Sell-Side Analysts, Buy-Side Analysts and Positional Struggles in the Field of Financial Advice
Motivated by the knowledge gap in the academic literature about the practices of sell-side analysts and the discrepancy between the sell-side’s self-perceived significance and that reported by the buy-side, we explore the practices, worldviews and career paths of sell-side analysts. We interviewed 32 top-rated sell-side analysts based in various global financial centres Additionally, we interviewed 10 buy-side practitioners so as to situate the sell-side analyst narratives in a broader context.

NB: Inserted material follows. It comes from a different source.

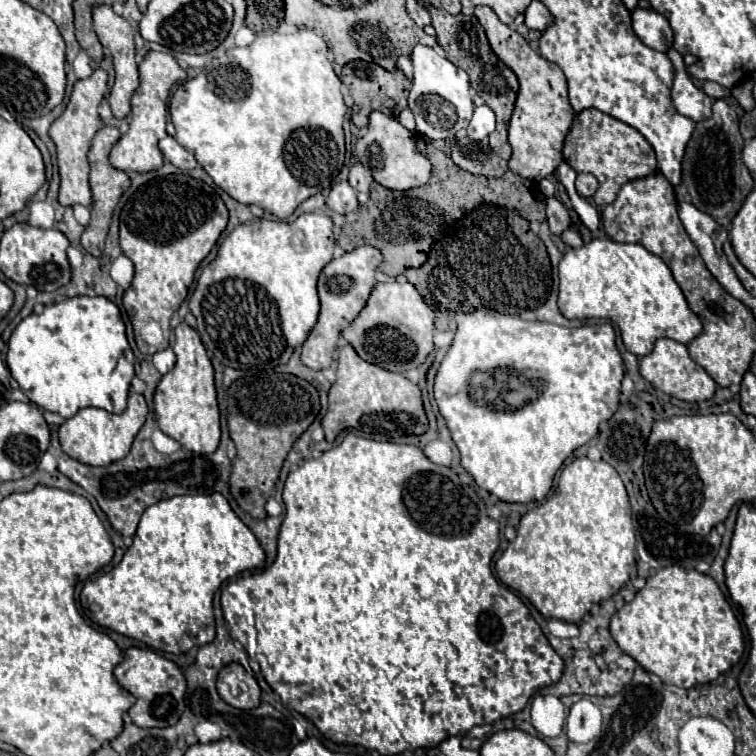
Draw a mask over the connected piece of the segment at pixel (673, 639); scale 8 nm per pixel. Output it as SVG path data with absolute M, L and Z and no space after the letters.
M665 566L655 576L649 576L645 588L613 614L611 634L621 650L635 658L647 672L657 674L665 684L679 688L715 682L723 672L739 662L745 650L741 624L715 580L697 570L685 570L683 566Z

In our analysis and theory-building we employ a Bourdieu-inspired conceptual framework (Bourdieu, 2005). From this perspective, we regard investors and sell-side analysts as actors engaged in a struggle for position taking within the field of financial advice, mobilising different forms of capital, in the form of specific types of expertise (Barley, 1996; Sundefur, 2015) in their struggle. This is reflected in the multiple audiences that analysts perceive as relevant and connect with and the diversity of rhetorical and discursive modes of operation that analysts mobilise. Our research, which posits multi-actor dynamics as the core phenomenon, contributes to literature in economic sociology and management about the roles that different actors play in the assessment and evaluation of financial assets and, in particular, about the centrality of valuation and legitimation practices in financial markets.